Diagnosis. To assess the condition of the heart in FAP, the following echocardiographic indicators are used: the ratio between the diameter of the left atrium and the aortic mouth, the size of the left atrium, the diastolic size of the left ventricle, the duration of the systolic intervals of the left ventricle. However, echocardiography only shows enlargement of the heart cavities and indirectly reflects the function of the heart. Limiting fluid administration prevents dilation of the cavities, and assisted ventilation reduces pulmonary venous return. Therefore, determining the time interval of systole is the most reliable way detect hemodynamic disturbances when shunting blood from left to right through a FAP, even against the background of mechanical ventilation and limited fluid administration.

Treatment. In cases that do not require auxiliary ventilation, carry out drug treatment until ductus arteriosus will not close spontaneously. In case of congestive heart failure, fluid administration is limited (up to 75% of the required amount) and, in addition, diuretics are used. Slow and careful administration of packed red blood cells is necessary to maintain the hematocrit above 40%.

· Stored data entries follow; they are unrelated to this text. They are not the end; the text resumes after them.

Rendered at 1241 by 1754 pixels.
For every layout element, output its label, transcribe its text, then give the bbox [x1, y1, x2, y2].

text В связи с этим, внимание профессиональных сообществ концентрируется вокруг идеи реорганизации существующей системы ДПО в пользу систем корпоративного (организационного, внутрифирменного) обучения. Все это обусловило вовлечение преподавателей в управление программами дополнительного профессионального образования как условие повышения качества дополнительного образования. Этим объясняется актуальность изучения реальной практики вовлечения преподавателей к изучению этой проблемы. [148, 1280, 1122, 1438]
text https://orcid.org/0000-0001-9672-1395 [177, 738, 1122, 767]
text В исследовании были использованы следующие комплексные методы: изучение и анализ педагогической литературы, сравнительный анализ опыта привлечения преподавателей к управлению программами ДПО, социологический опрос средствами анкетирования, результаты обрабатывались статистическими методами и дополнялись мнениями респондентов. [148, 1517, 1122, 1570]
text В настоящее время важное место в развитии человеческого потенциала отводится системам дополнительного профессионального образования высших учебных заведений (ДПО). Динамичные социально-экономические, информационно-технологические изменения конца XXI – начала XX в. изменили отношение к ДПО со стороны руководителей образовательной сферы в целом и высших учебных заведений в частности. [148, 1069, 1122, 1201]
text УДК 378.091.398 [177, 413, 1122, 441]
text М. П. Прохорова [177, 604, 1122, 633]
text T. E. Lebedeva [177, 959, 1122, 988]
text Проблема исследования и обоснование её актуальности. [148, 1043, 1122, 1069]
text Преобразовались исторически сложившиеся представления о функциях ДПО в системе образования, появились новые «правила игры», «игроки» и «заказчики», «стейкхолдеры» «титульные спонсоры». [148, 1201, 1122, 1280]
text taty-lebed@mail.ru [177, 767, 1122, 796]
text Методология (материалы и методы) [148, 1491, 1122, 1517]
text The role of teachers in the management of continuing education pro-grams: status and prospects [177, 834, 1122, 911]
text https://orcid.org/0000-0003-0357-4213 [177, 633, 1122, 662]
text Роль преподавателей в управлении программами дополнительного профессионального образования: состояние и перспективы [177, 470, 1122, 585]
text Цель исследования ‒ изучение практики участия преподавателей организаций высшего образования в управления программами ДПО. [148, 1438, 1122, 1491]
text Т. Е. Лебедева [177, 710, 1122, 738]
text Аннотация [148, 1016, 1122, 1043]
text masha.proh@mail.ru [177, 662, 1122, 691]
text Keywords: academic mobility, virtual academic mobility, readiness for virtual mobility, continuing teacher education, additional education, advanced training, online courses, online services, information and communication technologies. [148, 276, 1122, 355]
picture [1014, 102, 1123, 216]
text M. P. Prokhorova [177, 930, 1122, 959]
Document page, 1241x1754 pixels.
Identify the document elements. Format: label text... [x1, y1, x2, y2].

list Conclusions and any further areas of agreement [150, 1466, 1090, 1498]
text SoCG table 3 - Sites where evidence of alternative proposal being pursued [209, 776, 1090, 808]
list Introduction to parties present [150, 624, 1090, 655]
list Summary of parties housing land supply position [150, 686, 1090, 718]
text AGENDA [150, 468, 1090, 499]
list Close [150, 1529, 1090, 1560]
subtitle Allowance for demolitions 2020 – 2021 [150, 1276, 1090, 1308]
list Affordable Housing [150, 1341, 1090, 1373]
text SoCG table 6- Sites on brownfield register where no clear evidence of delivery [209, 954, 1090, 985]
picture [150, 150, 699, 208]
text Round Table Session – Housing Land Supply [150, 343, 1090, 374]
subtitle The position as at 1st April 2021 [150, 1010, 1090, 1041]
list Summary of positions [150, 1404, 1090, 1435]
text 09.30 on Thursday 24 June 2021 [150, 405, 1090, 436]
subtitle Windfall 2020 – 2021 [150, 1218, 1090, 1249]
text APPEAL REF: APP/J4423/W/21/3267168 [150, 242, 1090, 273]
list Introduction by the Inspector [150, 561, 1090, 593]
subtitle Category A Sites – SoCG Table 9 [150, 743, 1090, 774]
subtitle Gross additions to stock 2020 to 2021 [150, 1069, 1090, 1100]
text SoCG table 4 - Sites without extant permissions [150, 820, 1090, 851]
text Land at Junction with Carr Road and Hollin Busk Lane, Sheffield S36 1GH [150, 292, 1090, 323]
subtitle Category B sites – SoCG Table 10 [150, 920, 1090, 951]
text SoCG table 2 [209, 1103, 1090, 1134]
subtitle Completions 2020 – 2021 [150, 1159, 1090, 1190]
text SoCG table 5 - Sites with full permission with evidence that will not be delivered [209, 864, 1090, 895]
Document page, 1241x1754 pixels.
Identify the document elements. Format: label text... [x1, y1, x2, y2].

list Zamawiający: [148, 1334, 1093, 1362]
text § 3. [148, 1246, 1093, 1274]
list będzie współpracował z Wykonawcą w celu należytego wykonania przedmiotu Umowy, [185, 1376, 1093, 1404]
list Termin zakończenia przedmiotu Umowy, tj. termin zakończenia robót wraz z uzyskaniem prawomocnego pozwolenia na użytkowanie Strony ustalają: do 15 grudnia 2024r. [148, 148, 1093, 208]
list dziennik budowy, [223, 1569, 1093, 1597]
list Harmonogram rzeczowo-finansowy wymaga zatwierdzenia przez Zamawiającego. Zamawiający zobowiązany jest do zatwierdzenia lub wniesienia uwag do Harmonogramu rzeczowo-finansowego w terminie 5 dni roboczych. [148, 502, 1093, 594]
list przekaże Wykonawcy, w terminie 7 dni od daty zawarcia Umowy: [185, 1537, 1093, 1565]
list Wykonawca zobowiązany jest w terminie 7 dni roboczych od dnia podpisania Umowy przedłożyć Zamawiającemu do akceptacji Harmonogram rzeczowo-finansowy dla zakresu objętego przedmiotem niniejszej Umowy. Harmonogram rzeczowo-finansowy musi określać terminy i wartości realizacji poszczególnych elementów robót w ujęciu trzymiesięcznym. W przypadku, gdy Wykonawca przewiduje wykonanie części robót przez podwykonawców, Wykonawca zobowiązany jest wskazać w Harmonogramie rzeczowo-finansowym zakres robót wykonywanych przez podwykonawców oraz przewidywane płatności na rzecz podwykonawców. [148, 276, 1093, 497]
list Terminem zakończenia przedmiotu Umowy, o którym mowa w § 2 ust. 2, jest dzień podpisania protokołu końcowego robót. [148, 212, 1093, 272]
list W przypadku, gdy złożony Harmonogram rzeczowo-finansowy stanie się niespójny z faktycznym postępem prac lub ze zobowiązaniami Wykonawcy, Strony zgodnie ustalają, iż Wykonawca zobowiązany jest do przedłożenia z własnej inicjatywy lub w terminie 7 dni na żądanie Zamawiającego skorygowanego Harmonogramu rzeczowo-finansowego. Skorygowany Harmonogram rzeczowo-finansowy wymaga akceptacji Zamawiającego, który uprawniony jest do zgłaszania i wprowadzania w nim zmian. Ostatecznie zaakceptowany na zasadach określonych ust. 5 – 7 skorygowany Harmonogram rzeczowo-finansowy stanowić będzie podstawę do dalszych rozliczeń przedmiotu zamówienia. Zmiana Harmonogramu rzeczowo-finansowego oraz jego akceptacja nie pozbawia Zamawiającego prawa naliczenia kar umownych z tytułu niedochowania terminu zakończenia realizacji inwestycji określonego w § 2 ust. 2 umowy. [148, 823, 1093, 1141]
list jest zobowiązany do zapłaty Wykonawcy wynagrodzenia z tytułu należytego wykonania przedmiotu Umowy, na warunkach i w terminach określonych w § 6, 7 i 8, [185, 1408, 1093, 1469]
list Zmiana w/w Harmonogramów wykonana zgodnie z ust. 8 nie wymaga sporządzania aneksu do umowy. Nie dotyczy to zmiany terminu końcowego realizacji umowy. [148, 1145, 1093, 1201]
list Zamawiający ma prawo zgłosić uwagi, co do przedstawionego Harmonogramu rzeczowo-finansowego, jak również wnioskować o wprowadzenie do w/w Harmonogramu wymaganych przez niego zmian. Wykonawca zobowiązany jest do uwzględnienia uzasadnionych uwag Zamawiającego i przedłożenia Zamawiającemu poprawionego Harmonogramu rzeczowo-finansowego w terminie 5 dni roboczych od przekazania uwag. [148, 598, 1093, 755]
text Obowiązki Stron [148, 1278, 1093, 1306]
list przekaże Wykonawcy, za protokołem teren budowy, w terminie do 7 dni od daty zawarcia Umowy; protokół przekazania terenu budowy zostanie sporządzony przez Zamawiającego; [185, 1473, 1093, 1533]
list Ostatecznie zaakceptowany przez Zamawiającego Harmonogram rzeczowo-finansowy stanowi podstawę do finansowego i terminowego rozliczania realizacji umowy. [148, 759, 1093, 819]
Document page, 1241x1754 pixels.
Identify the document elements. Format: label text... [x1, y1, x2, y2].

Forecast. At asymptomatic the condition of newborns with FAP is good even without treatment. However, FAP worsens and prolongs the course of HMB, so early treatment FAP for respiratory distress is quite reasonable. If the duct remains open 3 days after birth (according to contrast echocardiography), the likelihood of death increases, the period of mechanical ventilation is prolonged, and the risk of bronchopulmonary dysplasia is greater. Long-term observation of this category of patients did not reveal any late complications treatment with indomethacin.

Congenital heart defects

Some congenital heart defects appear in the neonatal period respiratory disorders, the leading symptom of which is congestive heart failure. Congenital disorders heart rate, usually supraventricular tachycardia or complete transverse block, can lead to cardiovascular failure immediately after birth. Hypoplasia of the left heart, aortic stenosis, coarctation of the preductal aorta, general truncus arteriosus and arteriovenous fistula - common reasons cardiovascular failure in the first week of life. Besides stated reasons, in the later neonatal period, intracardiac shunting of blood from left to right is possible, which manifests itself with a decrease in pulmonary vascular resistance. Another group of causes of congestive heart failure, developing in the 2-4th week, includes the so-called white type defects, for example endocardial fibroelastosis, a defect interventricular septum, and blue type defects, such as impaired pulmonary venous return and atresia of the right atrioventricular (tricuspid) valve. If congenital heart disease is strongly suspected in neonates with respiratory distress, appropriate evaluation and treatment is warranted.